● TO-DO ITEM
Report every line of the listing below in which the string "هیأت" occurs.

● STUDY MATERIAL
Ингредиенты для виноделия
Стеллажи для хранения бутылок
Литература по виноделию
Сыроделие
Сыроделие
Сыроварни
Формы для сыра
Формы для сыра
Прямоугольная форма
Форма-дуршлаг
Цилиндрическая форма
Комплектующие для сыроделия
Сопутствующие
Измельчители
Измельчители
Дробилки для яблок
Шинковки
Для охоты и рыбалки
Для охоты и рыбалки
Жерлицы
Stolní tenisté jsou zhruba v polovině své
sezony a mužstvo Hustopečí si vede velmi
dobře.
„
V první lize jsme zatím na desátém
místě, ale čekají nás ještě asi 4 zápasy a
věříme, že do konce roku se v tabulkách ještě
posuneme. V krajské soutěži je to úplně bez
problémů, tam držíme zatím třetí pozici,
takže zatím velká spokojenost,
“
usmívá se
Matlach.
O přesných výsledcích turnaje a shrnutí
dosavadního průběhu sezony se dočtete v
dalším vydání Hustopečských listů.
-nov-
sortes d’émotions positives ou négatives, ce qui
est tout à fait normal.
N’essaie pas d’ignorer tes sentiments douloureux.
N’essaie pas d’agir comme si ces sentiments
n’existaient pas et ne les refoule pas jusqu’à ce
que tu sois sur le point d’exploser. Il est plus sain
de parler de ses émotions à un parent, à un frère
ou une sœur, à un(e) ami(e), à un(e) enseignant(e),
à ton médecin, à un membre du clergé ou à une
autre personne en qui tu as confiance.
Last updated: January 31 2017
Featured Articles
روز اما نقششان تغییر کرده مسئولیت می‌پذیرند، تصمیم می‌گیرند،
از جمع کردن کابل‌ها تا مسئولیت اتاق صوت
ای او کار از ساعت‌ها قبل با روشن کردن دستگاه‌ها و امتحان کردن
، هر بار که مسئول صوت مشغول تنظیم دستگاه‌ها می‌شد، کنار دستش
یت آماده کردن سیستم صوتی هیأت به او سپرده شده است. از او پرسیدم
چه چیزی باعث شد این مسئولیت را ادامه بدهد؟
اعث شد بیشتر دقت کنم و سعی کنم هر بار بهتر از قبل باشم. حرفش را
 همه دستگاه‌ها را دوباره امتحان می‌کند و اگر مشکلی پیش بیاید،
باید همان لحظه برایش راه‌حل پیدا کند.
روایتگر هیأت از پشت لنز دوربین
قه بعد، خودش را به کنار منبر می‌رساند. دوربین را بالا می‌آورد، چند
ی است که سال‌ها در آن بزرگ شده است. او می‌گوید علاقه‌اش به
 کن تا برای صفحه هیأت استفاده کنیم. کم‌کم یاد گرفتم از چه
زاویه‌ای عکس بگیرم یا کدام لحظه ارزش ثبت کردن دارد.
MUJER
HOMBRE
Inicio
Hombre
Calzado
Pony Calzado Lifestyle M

● TASK RESULT
یت آماده کردن سیستم صوتی هیأت به او سپرده شده است. از او پرسیدم
روایتگر هیأت از پشت لنز دوربین
 کن تا برای صفحه هیأت استفاده کنیم. کم‌کم یاد گرفتم از چه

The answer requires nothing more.